I outgrew the idea that there was anything clever about shoplifting, in the natural course of things, without any particular punishment. Some people never do figure out that money does not spontaneously grow out of the lint in the pockets of "grown-ups" or "richies." Some adults cling to that eight-year-old's idea that they're not allowed to earn their own money and make their own decisions, so by way of compensation they're entitled to take whatever they can get their little hands on. This is why there is still a market for socialist or large-scale communist ideas, even in a world that has seen countries that adopted these ideas collapse.

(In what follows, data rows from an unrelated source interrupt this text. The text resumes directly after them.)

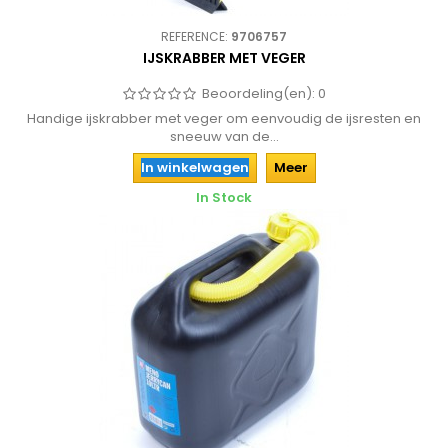
REFERENCE:
9706757
IJSKRABBER MET VEGER
Beoordeling(en):
0
Handige ijskrabber met veger om eenvoudig de ijsresten en
sneeuw van de...
In winkelwagen
Meer
In Stock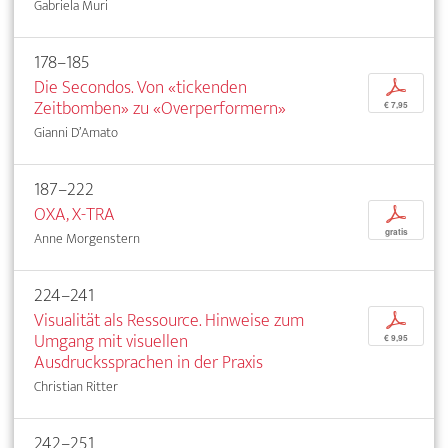
Gabriela Muri
178–185
Die Secondos. Von «tickenden
p
Zeitbomben» zu «Overperformern»
€ 7,95
Gianni D’Amato
187–222
OXA, X-TRA
p
gratis
Anne Morgenstern
224–241
Visualität als Ressource. Hinweise zum
p
Umgang mit visuellen
€ 9,95
Ausdruckssprachen in der Praxis
Christian Ritter
242–251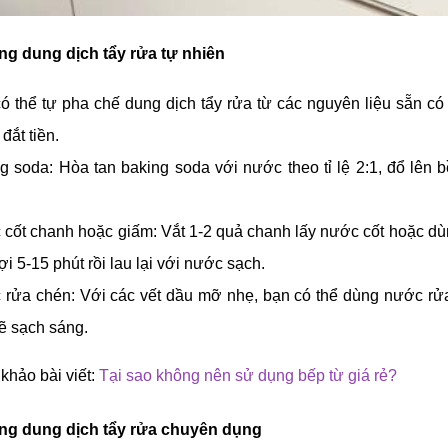
ng dung dịch tẩy rửa tự nhiên
ó thể tự pha chế dung dịch tẩy rửa từ các nguyên liệu sẵn c
đắt tiền.
g soda: Hòa tan baking soda với nước theo tỉ lệ 2:1, đổ lên
cốt chanh hoặc giấm: Vắt 1-2 quả chanh lấy nước cốt hoặc dùn
ợi 5-15 phút rồi lau lại với nước sạch.
rửa chén: Với các vết dầu mỡ nhẹ, bạn có thể dùng nước rửa 
ẽ sạch sáng.
khảo bài viết:
Tại sao không nên sử dụng bếp từ giá rẻ?
ng dung dịch tẩy rửa chuyên dụng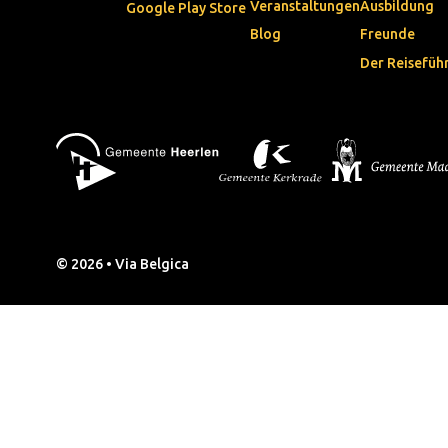
Veranstaltungen
Ausbildung
Google Play Store
Blog
Freunde
Der Reisefüh
© 2026 • Via Belgica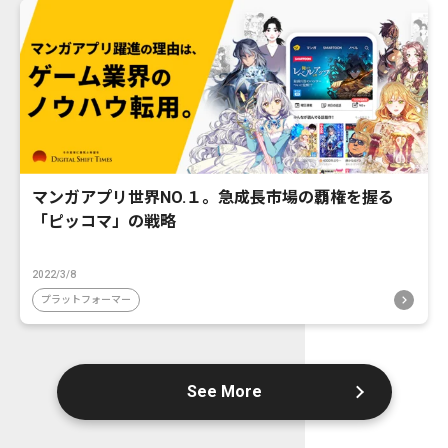
マンガアプリ世界NO.１。急成長市場の覇権を握る
「ピッコマ」の戦略
2022/3/8
プラットフォーマー
See More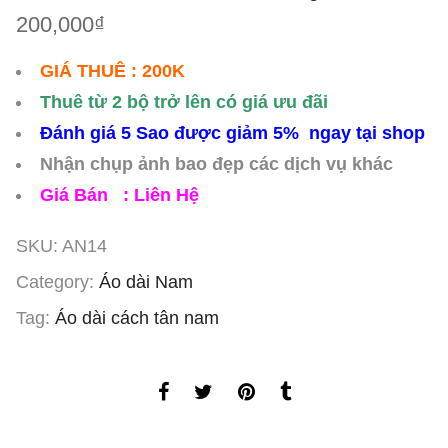
200,000
₫
GIÁ THUÊ : 200K
Thuê từ 2 bộ trở lên có giá ưu đãi
Đánh giá 5 Sao được giảm 5% ngay tại shop
Nhận chụp ảnh bao đẹp các dịch vụ khác
Giá Bán : Liên Hệ
SKU:
AN14
Category:
Áo dài Nam
Tag:
Áo dài cách tân nam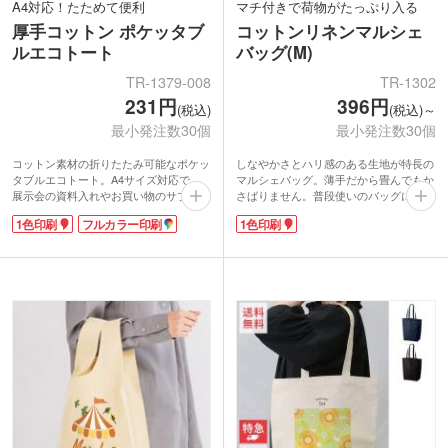
A4対応！たためて便利
マチ付きで荷物がたっぷり入る
厚手コットン ポケッタブ
コットンリネンマルシェ
ルエコトート
バッグ(M)
TR-1379-008
TR-1302
231円
396円
(税込)
(税込)～
最小発注数30個
最小発注数30個
コットン素材の折りたたみ可能なポケッ
しなやかさとハリ感のある生地が特長の
タブルエコトート。A4サイズ対応で、
マルシェバッグ。薄手だから畳んでもか
展示会の資料入れやお買い物のサブバッ
さばりません。普段使いのバッグに入れ
グに最適。持ち手は肩掛けしやすい長さ
ておけばサブバッグとして活躍します。
1色印刷
フルカラー印刷
1色印刷
で、荷物が多い日も快適に使えます。か
マチ付きでA4がすっぽりと入るサイズ感
さばらず折り畳みやすい約5オンス生
なので、普段の買い物のエコバッグにも
地。畳んだら内ポケットに収納してコン
最適です。
パクトに携帯できます。
1色シルク印刷が可能。ブランドロゴや
バッグ表面とポケットにオリジナル印刷
キャラクターを大きく印刷して目立つ名
が可能です。フルカラー印刷ならアーテ
入れノベルティが作成できます。
ィストグッズにもおすすめ！リーズナブ
ルな価格ながらも、シンプルなデザイン
は販促効果バッチリです。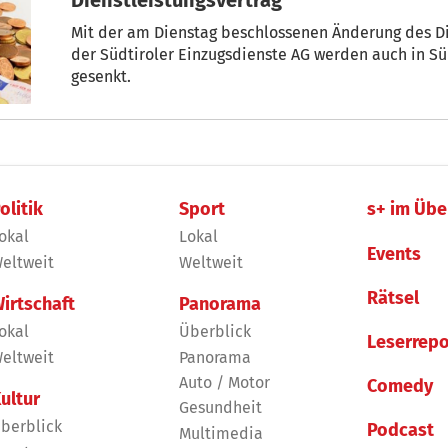
Mit der am Dienstag beschlossenen Änderung des Di
der Südtiroler Einzugsdienste AG werden auch in Sü
gesenkt.
olitik
Sport
s+ im Übe
okal
Lokal
Events
eltweit
Weltweit
Rätsel
irtschaft
Panorama
okal
Überblick
Leserrepo
eltweit
Panorama
Auto / Motor
Comedy
ultur
Gesundheit
berblick
Podcast
Multimedia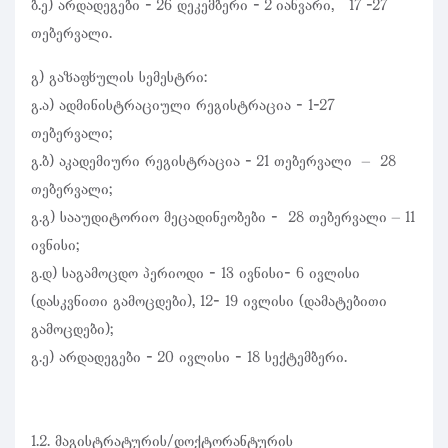
ბ.ე) არდადეგები - 26 დეკემბერი - 2 იანვარი, 17 -27
თებერვალი.
გ) გაზაფხულის სემესტრი:
გ.ა) ადმინისტრაციული რეგისტრაცია - 1-27
თებერვალი;
გ.ბ) აკადემიური რეგისტრაცია - 21 თებერვალი – 28
თებერვალი;
გ.გ) სააუდიტორიო მეცადინეობები - 28 თებერვალი – 11
ივნისი;
გ.დ) საგამოცდო პერიოდი - 13 ივნისი- 6 ივლისი
(დასკვნითი გამოცდები), 12- 19 ივლისი (დამატებითი
გამოცდები);
გ.ე) არდადეგები - 20 ივლისი - 18 სექტემბერი.
1.2. მაგისტრატურის/დოქტორანტურის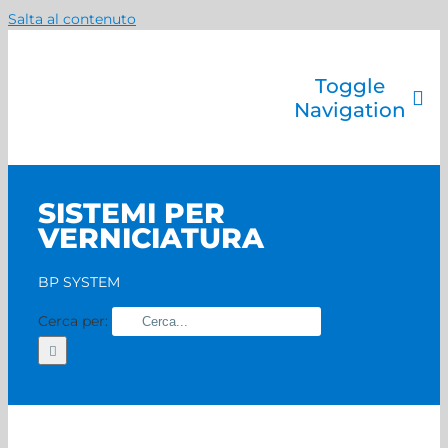
Salta al contenuto
Toggle
Navigation
Azienda
Catalogo prodotti
SISTEMI PER
Servizi
VERNICIATURA
Marchi
Contatti
BP SYSTEM
Home
Cerca per: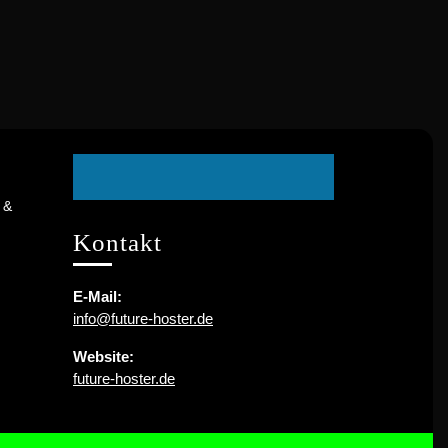
Facebook
 &
Kontakt
E-Mail:
info@future-hoster.de
Website:
future-hoster.de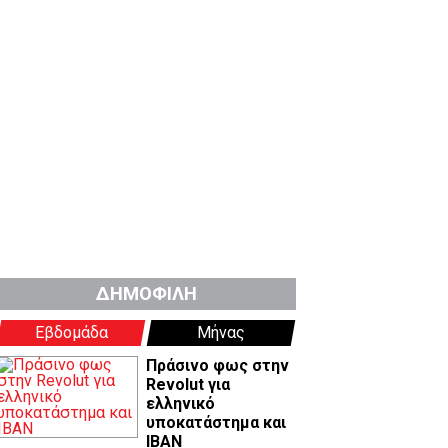
ΔΗΜΟΦΙΛΗ
Εβδομάδα
Μήνας
Πράσινο φως στην
Revolut για
ελληνικό
υποκατάστημα και
IBAN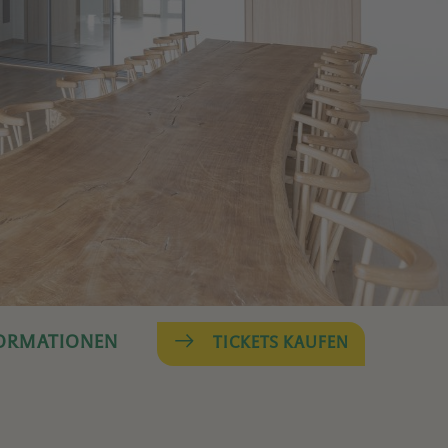
FORMATIONEN
TICKETS KAUFEN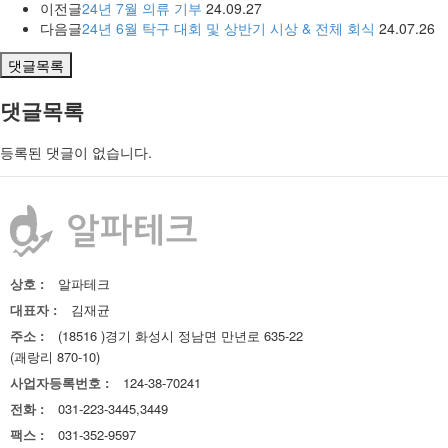
이전글
24년 7월 의류 기부
24.09.27
다음글
24년 6월 탁구 대회 및 상반기 시상 & 전체 회식
24.07.26
댓글목록
댓글목록
등록된 댓글이 없습니다.
상호 :
알파테크
대표자 :
김재균
주소 :
(18516 )경기 화성시 정남면 만년로 635-22
(괘랑리 870-10)
사업자등록번호 :
124-38-70241
전화 :
031-223-3445,3449
팩스 :
031-352-9597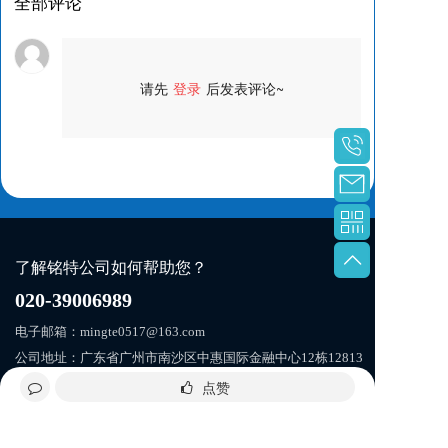
全部评论
请先
登录
后发表评论~
评论
了解铭特公司如何帮助您？
020-39006989
电子邮箱：mingte0517@163.com  
公司地址：广东省广州市南沙区中惠国际金融中心12栋12813
点赞
联系我们
在线留言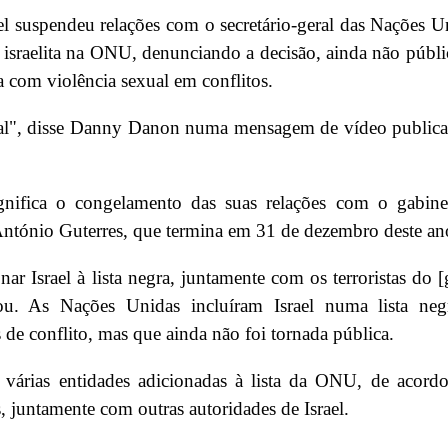
l suspendeu relações com o secretário-geral das Nações U
israelita na ONU, denunciando a decisão, ainda não públi
da com violência sexual em conflitos.
ral", disse Danny Danon numa mensagem de vídeo public
significa o congelamento das suas relações com o gabin
e António Guterres, que termina em 31 de dezembro deste an
ar Israel à lista negra, juntamente com os terroristas do 
ntou. As Nações Unidas incluíram Israel numa lista neg
 de conflito, mas que ainda não foi tornada pública.
 as várias entidades adicionadas à lista da ONU, de acor
, juntamente com outras autoridades de Israel.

Social workers may not be aware that they encourage this form of moral retardation among teenagers and adults. They may think that giving people handouts based on their "needs" can be done in a way that does not encourage a morally underdeveloped relationship with the rest of society. They are probably wrong. So long as the way people get food is to tell someone else how "needy" they are, that sense that they don't need to take responsibility for themselves will persist. When the handouts are provided, they'll take them; when the handouts are cut off, they'll be angry. Either way, if the "needy" don't steal, it's more likely to be from fear of punishment than from any mature understanding that the storekeeper came by the merchandise honestly and should be honestly paid for it. The "needy" are encouraged not to identify and empathize with the storekeeper, much less to consider becoming storekeepers themselves; they're encouraged to put themselves in a special category as licensed social parasites.

So what's the solution? How can we stock food banks for situations of genuine need, without creating a culture of "neediness"? How can we avoid laying false guilt on the family whose house burned down and, at the same time, avoid enabling the shameless grifters who wave signs advertising that they'll work for food but snarl and curse when offered anything but drug money? I'm not sure. I think the prickliest part of the problem is that, as long as the "we" managing the food banks and other emergency resources are non-"needy" people with steady jobs, whatever decisions are made will be top-down decisions, made for poor people by rich people, and thus inherently tending to reinforce the sense that the "needy" are permanently trapped in a sort of  extended childhood. All the different "policy decisions" have been tried, and none has really satisfied anybody.

We could try this: Give to food banks when you feel like it--when you've received a bonus, or heard of a disaster. Don't bother trying to find out how hungry people really are. Understand that rich capitalists have been known to deprive themselves of food in order to do other things (rational things, or otherwise) with their time and money. Understand that, if food is served in a social context, some people are going to be motivated to come back and claim to be hungry no matter how much food they have at home, because they're "hungry" for the company of friends they've made at the soup kitchen--and, like my unfortunate "date," they may even bring other people who have food at home to the soup kitchen, just to show their friends that they can get a date. Understand that, if social workers try to oversee how much money someone is earning at work, the person may work less or report less work or less earning, and in fact be stockpiling donated food for resale. Just detach your emotions from all these little fun facts about human nature. You give food because you might someday need a food bank. Try not to worry about who's taking it.